Are Llama 3 8B and 70B models any good?

My experiments with Llama 3 8B gave me “meh” results. Really fast when running on Groq but stupid. There’s no reason to use this model over any of the better free models.

There may be specific cases to use Llama 3 8B. For example, you need to run a model without an internet connection and don’t have powerful hardware. Use some meaningful real life prompts to experiment with the Meta Llama 3 models and get the feel of their usefulness.

How good is Llama 3 70B parameters model

Llama 70B is much better than its 8B small sibling. However, it still falls short of the main competitors, GPT-4 and Claude 3 Opus. Gemini Pro seem to be on the same level as Llama 3 70B.

Early tests show that comparable free LLMs Claude 3 Sonnet and Command R+ are a bit behind Metas new model.

Leaderboard https://chat.lmsys.org/

So, as exiting it is to run an LLM in your computer, when you need to work, there are better paid options available.

But there’s a but. Llama 3 is not yet built to be multilingual. So, when you only consider tests in the English language Llama 3 70B almost matches the current best GPT-4 models from OpenAI. And it beats Claude 3 Opus.

The LLM leaderboard with only accounting for English prompts:

Keep in mind, that the model has been out for a very short time and the error bars on the data are extremely wide. Over the next couple of weeks as more people submit their tests Llama 3 70B will settle down to its rightful position among competitors.

Of course, Anthropic and OpenAI will now try to improve their models. But when Lama 3 70B gets multilingual then it will probably also raise in the overall rankings. Competition is great and this year we will most likely see some big advances in the LLM capability.

Llama 3 70b hardware to run reasonably fast is beyond what most people have at home. You need a ton of RAM and probably several really good GPUs.

Is Meta Llama 3 open source llm? No!

Let’s say you don’t want to work, but you want to tinker, then Llama 3 with 70 billion parameters is your best bet. It is “open source llm.” Well, not really! You can take a look the license here [https://llama.meta.com/llama3/license/]. For example,

v. You will not use the Llama Materials or any output or results of the Llama Materials to improve any other large language model (excluding Meta Llama 3 or derivative works thereof).

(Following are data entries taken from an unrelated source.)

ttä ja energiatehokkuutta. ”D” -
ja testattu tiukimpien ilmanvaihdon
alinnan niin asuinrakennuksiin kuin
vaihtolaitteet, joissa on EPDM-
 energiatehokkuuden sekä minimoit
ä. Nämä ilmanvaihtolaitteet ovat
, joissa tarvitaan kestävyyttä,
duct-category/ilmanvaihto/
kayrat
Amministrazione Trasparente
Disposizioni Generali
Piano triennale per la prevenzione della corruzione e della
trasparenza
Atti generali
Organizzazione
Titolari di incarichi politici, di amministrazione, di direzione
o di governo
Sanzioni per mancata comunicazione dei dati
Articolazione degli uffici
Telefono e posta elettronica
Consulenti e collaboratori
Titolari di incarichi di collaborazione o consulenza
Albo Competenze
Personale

But you have the license to tweak it and improve it so Meta can use it in their commercial products later.

Meta’s Llama 2 release includes only “model weights and starting code” according to their Github page. One could argue that a fully open LLM would include much more than this: it’s not just about code anymore, but how you derived that huge pile of magic numbers that a LLM actually consists of. – opensourceconnections.com

Also, the weights are not publicly provided by Meta. You must apply to get a copy of the weights.

So, you are free to play around with this model. I completely understand that Zuck is not out to spend 10s of billions out of goodness of his heart to share with a common man. It’s business and they are more generous than other big players. However, it is also part of their PR and development strategy.

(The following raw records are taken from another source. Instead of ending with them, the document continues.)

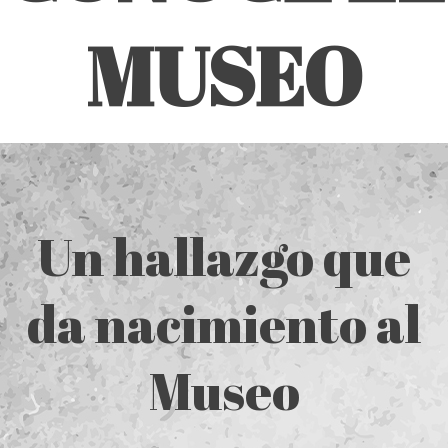
MUSEO
Un hallazgo que
da nacimiento al
Museo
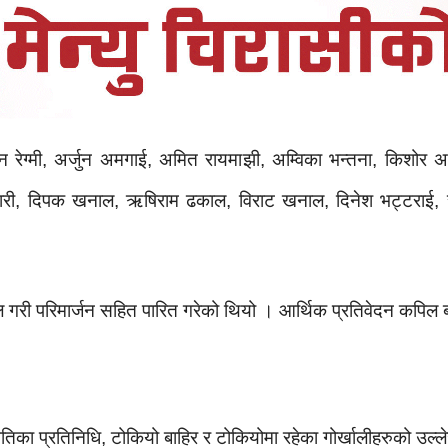
न रेग्मी, अर्जुन अमगाई, अमित रायमाझी, अम्विका भन्तना, किशोर 
कारी, दिपक खनाल, ऋषिराम ढकाल, विराट खनाल, दिनेश भट्टराई, सन्
री परिमार्जन सहित पारित गरेको थियो । आर्थिक प्रतिवेदन कपिल बग
िका प्रतिनिधि, टोकियो बाहिर र टोकियोमा रहेका गोर्खालीहरुको उल्ल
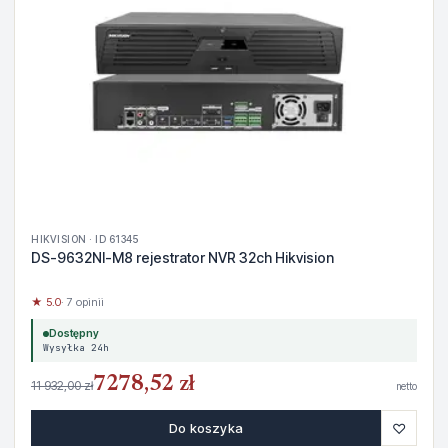
HIKVISION · ID 61345
DS-9632NI-M8 rejestrator NVR 32ch Hikvision
★ 5.0
· 7 opinii
Dostępny
Wysyłka 24h
7278,52 zł
11 932,00 zł
netto
♡
Do koszyka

Future of Meta Llama 3 400B

Meta is currently training an even more advanced version of Llama with over 400 billion parameters. For comparison, GPT-4 has an estimated 1.76 trillion parameters.

Now, it’s clear that every LLM player out there wants to beat GPT-4. Up until now, no one has been able to do it convincingly. All the top models are in the same ballpark with error bars engulfing each other. Some people like Claude 3 Opus more, others use GPT-4.

In their Llama 3 release blog post, Meta reveals that their still-in-training Llama 3 with 400 billion parameters is matching GPT-4. As they say in the blog post:

Please note that this data is based on an early checkpoint of Llama 3 that is still training.

It would be nonsensical for Meta to release Llama 3 400B without topping the chart. Hey, look we made an AI that came in second is not a good message. Even if they plaster the “open source llm” label on it. Most people will never run their own LLMs. Meta along with Google is a direct way to investing in AI stocks.

I hope this helps you understand how the Meta changed the LLM landscape. It’s great if you want to build on top of Meta Llama 3, but nothing special if you just use LLMs for everyday productivity.